Being a liberal, mild-mannered, slightly long-haired math teacher from Oxnard, Lloyd Schoonmaker would seem an unlikely best friend to one of this country's most reactionary and loudmouthed TV talk-show hosts.
Even more improbable is that Schoonmaker would turn out to be the creative force behind his buddy's new album, "Morton Downey Jr. Sings!," a collection of feisty songs from the man whose shouting matches are seen by an estimated 28 million viewers daily.
"He just called me up and said, 'Lloyd, I want to make you a star. I want to make you some money,' " Schoonmaker said in a telephone interview from the Channel 9 Broadcast Plaza in Secaucus, N.J., where Downey tapes his program. "Now, that's damn nice. That doesn't happen very often in show business."
The 49-year-old Schoonmaker, who met Downey in 1975 while the two were writing patriotic songs for a U.S. Bicentennial record, took a leave of absence last year from Haydock Junior High School to write the music and most of the lyrics for the country-flavored album.
After 25 years of teaching algebra, Schoonmaker said, he was eager to take a gamble on fame. It was also a chance to salute a man whom he sees not so much as his ideological opposite but as a defender of the middle class, in one tune hailing Downey as "America's new hero . . . The Blue Collar King."
For Downey, who has allowed Schoonmaker and his wife, Fredyann, to live with him in both his Trump Tower apartment and Englewood, N.J., home since August, it was just a chance to return a favor to a deserving friend.
"He knows me, he knows my inner self," Downey said in a telephone interview. "When I say we've done everything in life together, I mean it: Eat together, drink together, laugh together . . . we've done everything together but have sex."
The result of that companionship is an alternately combative and sentimental collection of 11 songs, which according to the album notes, were all "inspired by Mort's beliefs." More than 500,000 copies, which if they sell will earn the album a gold record, were shipped to stores earlier this month.
Few targets are spared by the duo. Doctors are attacked in "Operate, Operate," lawyers are attacked in "Lawyer Named Sue," politicians are attacked in "Senator Paperman," yuppies are attacked in "Mr.

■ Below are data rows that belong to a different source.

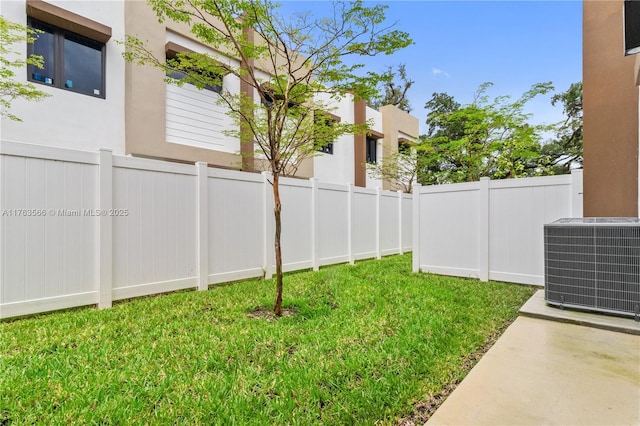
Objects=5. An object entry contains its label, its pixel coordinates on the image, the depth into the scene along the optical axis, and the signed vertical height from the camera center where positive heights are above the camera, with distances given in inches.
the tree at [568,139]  581.9 +146.3
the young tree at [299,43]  144.3 +87.9
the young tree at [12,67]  191.1 +98.1
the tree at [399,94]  876.5 +358.6
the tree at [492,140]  375.6 +100.0
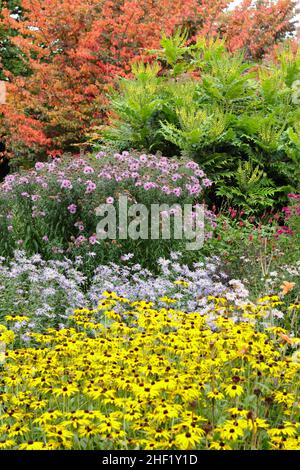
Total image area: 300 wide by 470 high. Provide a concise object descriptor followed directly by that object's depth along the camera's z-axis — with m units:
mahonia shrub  9.20
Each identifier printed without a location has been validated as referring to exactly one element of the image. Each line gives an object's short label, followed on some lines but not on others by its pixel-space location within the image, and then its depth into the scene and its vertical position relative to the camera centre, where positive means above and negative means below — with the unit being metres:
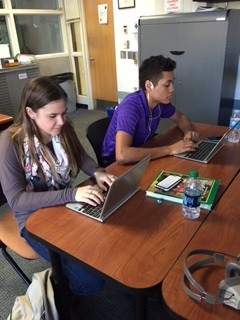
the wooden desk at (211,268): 0.66 -0.63
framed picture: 3.76 +0.41
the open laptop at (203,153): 1.47 -0.64
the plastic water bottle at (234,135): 1.69 -0.61
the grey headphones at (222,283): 0.66 -0.60
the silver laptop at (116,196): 0.97 -0.58
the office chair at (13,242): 1.26 -0.90
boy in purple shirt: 1.51 -0.48
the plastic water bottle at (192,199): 0.97 -0.58
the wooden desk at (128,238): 0.79 -0.64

Yuppie's Birthday Party," and just about anyone else who gets in the way is attacked in "Zip It!"
In "Hey Mr. Dealer," a song attacking drug dealers, Schoonmaker crafted the following verses:
So take your drugs and shove 'em
We've had our fill of 'em
And we won't rest till your ass is on Death Row.
And your epitaph will read
"Here lies a man of greed."
Ya slime-suckin', drug-pushin' S.O.B.
If critical reaction is any judge, however, Schoonmaker will have to suffer a few lumps before he makes it big.
"In a world of few absolutes, TV talk-show host Morton Downey Jr. has given us one," wrote The Los Angeles Times's pop music critic Robert Hilburn. "His 'Morton Downey Jr. Sings!' is the worst album of the '80s. Absolutely."
The New York Times was a bit more urbane. "Mr. Downey's singing is in the gruff country mode of Johnny Cash and Kris Kristofferson but lacks the emphatic firmness of tone and pitch that gives even spoken monologues by those singers an underlying sense of musical cadence," the newspaper said.
And the Chicago Tribune didn't even bother to review the album. "No, I haven't heard it," wrote columnist Rick Kogan. "I'm relatively sane."
But Schoonmaker, who uses the name 'David Lloyd' in the album's credits, rejects such criticism as a reaction to Downey's television personality and not the quality of the music.
He points to such songs as "Old Man," a sad portrait of an 89-year-old man dying in obscurity, or "Lady of the Night," which ends with a disillusioned prostitute taking her own life, or "Solution to Pollution," a plea against environmental destruction.
"People are attacking his personal thing rather than listening to what he's actually saying in some of those songs," said Schoonmaker, a guitarist who also sings on the album. "If you listen to the lyrics, you'll see a real sensitive side of him."
Raised in Seattle, Wash., Schoonmaker as a young man sang baritone for the Seattle Civic Opera Co. He came to Oxnard in 1963 as a way of being close to Hollywood and his dreams of fame.
In 1971, he got a shot with "Fresno Blues," a song that hit No. 90 on the country charts and still gets some air play in the San Joaquin Valley. Later, in 1976 with Downey, he co-wrote "Lonely Man," an ode to Richard Nixon.
At Haydock, he was one of the "cool" teachers, wearing cowboy boots and peppering his lessons with tales about the recording industry. But he always entertained the notion of making music for a living. With Downey's help, he thinks he might just get his chance.
"I love that man to death and he loves me too," Schoonmaker said. "I always told him, 'Hey, if you ever need a place to stay, you've got a home in Oxnard.' And, even when he started to hit it big, he remembered that."